B. Peu avant la faillite précitée déjà, soit le 23 janvier 1996, la Caisse interprofessionnelle neuchâteloise de compensation pour l'industrie, le commerce et les arts et métiers (plus loin : CICICAM) a porté plainte pénale contre B.H. pour faux dans les titres et détournement de cotisations d'assurances sociales (D.71). Postérieurement à la faillite, la Commission paritaire de la maçonnerie et du génie civil du canton de Neuchâtel (plus loin : la Commission paritaire) a porté plainte à son tour, aux côtés de R. et de E., le 23 février 1996, pour détournement de cotisations d'assurances sociales, faux dans les titres, escroquerie ou, éventuellement, abus de confiance (D.2). Les trois derniers plaignants ont déposé une nouvelle plainte, le 17 avril 1996, pour banqueroute frauduleuse et diminution effective de l'actif au préjudice des créanciers (D.187).
Au terme de l'instruction, qui a porté également sur d'autres préventions que celles susmentionnées, B.H. a été renvoyé devant le Tribunal correctionnel du district du Val-de-Travers. Selon l'ordonnance de renvoi du 24 janvier 2000, il lui était notamment reproché d'avoir commis :
"VI une diminution effective de l'actif au préjudice des créanciers, une banqueroute frauduleuse
en novembre et décembre 1995
vendant et cédant contre une prestation de valeur manifestement inférieure des machines et engins, dont la totalité a été estimée à CHF 300'600.—par le Commissariat d'avaries (doss.769-770, annexe 43), à C. Sàrl, entreprise nouvellement créée le 1er novembre 1995 et dont un associé-gérant n'est autre que C.H., fils de B.H., pour un montant de CHF 167'000.—(doss.779-783)
ne facturant pas certains biens, représentant un montant de CHF 159'000.—selon l'estimation du prévenu au 12.3. 1993, à C. Sàrl (doss.781-782, annexes 43 in fine, 54-60)
faisant disparaître des biens dans la mesure où lors de l'ouverture de la faillite, il n'a été retrouvé aucun bien mobilier (doss.788)
et/ou détruisant les biens disparus (doss.783)
et/ou vendant les biens disparus sans que les recettes correspondantes ne soient portées au profit de H. SA (doss.783)
et/ou dissimulant les biens disparus (doss.187-190, 324-328)
diminuant effectivement et/ou fictivement son actif de manière à causer un dommage à ses créanciers
la faillite de H. SA ayant été prononcée le 2 février 1996
(doss.732-815)"
C. Par jugement du 15 mai 2000, le Tribunal correctionnel du district du Val-de-Travers a condamné B.H. à 3 mois d'emprisonnement avec sursis pendant 2 ans et une part de frais de justice arrêtée à 1'592.00 francs, le solde étant laissé à la charge de l'Etat, sans dépens.

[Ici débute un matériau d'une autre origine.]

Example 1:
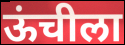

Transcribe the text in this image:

ऊंचीला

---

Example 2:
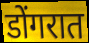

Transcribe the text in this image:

डोंगरात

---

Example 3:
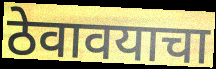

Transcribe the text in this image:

ठेवावयाचा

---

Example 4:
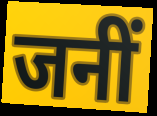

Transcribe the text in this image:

जनीं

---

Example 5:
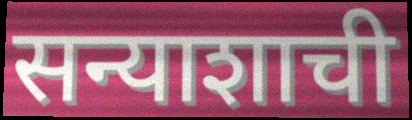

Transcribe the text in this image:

सन्याशाची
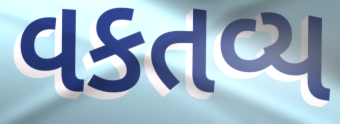
વકતવ્ય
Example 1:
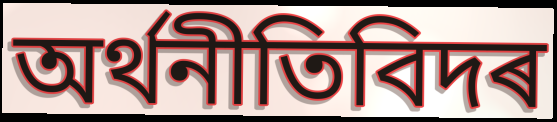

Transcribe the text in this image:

অৰ্থনীতিবিদৰ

Il a retenu les préventions I (faux dans les titres concernant des attestations de paiement des cotisations d'assurances sociales), VIII (insoumission à une interdiction d'exploiter une piste de karting) et IX (établissement d'un faux devis des services industriels de Couvet et tentative d'escroquerie relative à une subvention du Sport-Toto). Le tribunal a abandonné les autres préventions, en particulier celle d'escroquerie et faux dans les titres au préjudice de E. (II), celle de détournement de cotisations d'assurances sociales (III) et celle de diminution effective de l'actif au préjudice des créanciers, banqueroute frauduleuse (VI).

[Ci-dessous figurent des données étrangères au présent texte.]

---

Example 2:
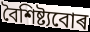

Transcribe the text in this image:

বৈশিষ্ট্যবোৰ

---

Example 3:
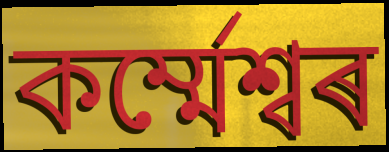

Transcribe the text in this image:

কৰ্ম্মেশ্বৰ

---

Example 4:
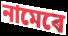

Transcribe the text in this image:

নামেৰে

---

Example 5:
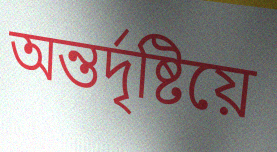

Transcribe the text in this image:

অন্তৰ্দৃষ্টিয়ে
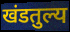
खंडतुल्य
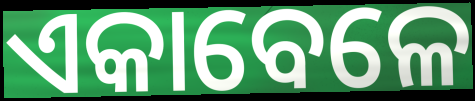
ଏକାବେଳେ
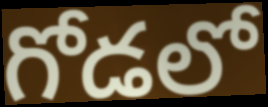
గోడలో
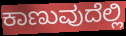
ಕಾಣುವುದೆಲ್ಲಿ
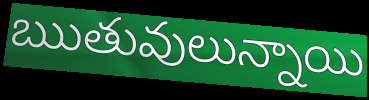
ఋతువులున్నాయి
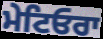
ਮੇਟਿਓਰਾ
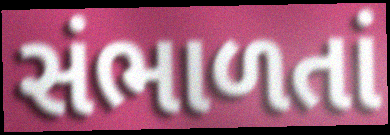
સંભાળતાં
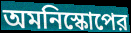
অমনিস্কোপের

S'agissant des cotisations d'assurances sociales, le tribunal a rappelé les déclarations du prévenu, selon lesquelles l'entreprise "disposait alors certes de liquidités, mais celles-ci étaient limitées et elles ont été utilisées en priorité pour payer les fournisseurs et permettre la continuation de l'activité de la société". Il relevait ensuite l'absence d'expertise spécifique quant aux faits relevant de l'article 87 al.3 LAVS et constatait que la société H. SA était surendettée dès 1992. Il en déduisait l'impossibilité de se convaincre "que la société du prévenu disposait au moment du versement des salaires des fonds nécessaires pour effectuer les déductions sociales".

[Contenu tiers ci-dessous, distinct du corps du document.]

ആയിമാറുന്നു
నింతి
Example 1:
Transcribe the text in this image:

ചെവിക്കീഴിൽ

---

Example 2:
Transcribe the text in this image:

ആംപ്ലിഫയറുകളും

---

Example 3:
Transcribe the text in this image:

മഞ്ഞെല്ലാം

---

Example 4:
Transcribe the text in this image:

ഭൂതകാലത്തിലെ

Quant aux préventions de banqueroute frauduleuse ou/et diminution effective de l'actif au préjudice des créanciers, le tribunal se référait aux explications données en audience par le représentant du Ministère public, lequel distinguait, d'une part, la vente de machines et engins pour 167'000.00 francs alors qu'ils valaient 300'600.00 francs et, d'autre part, la disparition de différents biens pour 159'000.00 francs, au sujet desquels le substitut du procureur abandonnait ensuite la prévention, vu les explications du prévenu. Le tribunal en déduisait qu' "il n'est donc pas reproché au prévenu d'avoir simulé la vente des machines et engins avec C. Sàrl". Retenant que le prévenu avait vendu à C. Sàrl, au prix de 167'000.00 francs, des biens ultérieurement estimés à 195'480.00 francs, en valeur de liquidation (alors que leur valeur d'exploitation était de 300'600.00 francs), le tribunal a considéré qu'une telle vente ne réalisait pas les conditions objectives et subjectives d'application de l'article 164 CP.
D. La Commission paritaire et E. se pourvoient en cassation en invoquant une constatation arbitraire des faits et une fausse application des articles 87 LAVS, 76 LPP, 163 et 164 CP. S'agissant de ces dernières dispositions, les recourants considèrent en substance que le tribunal correctionnel passe à côté de la question centrale, en omettant que le prix de 167'000.00 francs convenu entre H. SA et C. Sàrl n'a, en réalité, jamais été payé, comme cela ressort à leur avis de nombreux indices. Les recourants soulignent que même si le Ministère public a, par hypothèse, donné une interprétation restrictive de l'ordonnance de renvoi, cela ne dispensait pas le tribunal de statuer sur un grief par ailleurs bien connu du prévenu. Concernant le paiement des cotisations d'assurances sociales, les recourants considèrent que le prévenu a clairement avoué qu'il disposait des liquidités suffisantes de 1992 à 1995 et que sa condamnation s'imposait dès lors à cet égard.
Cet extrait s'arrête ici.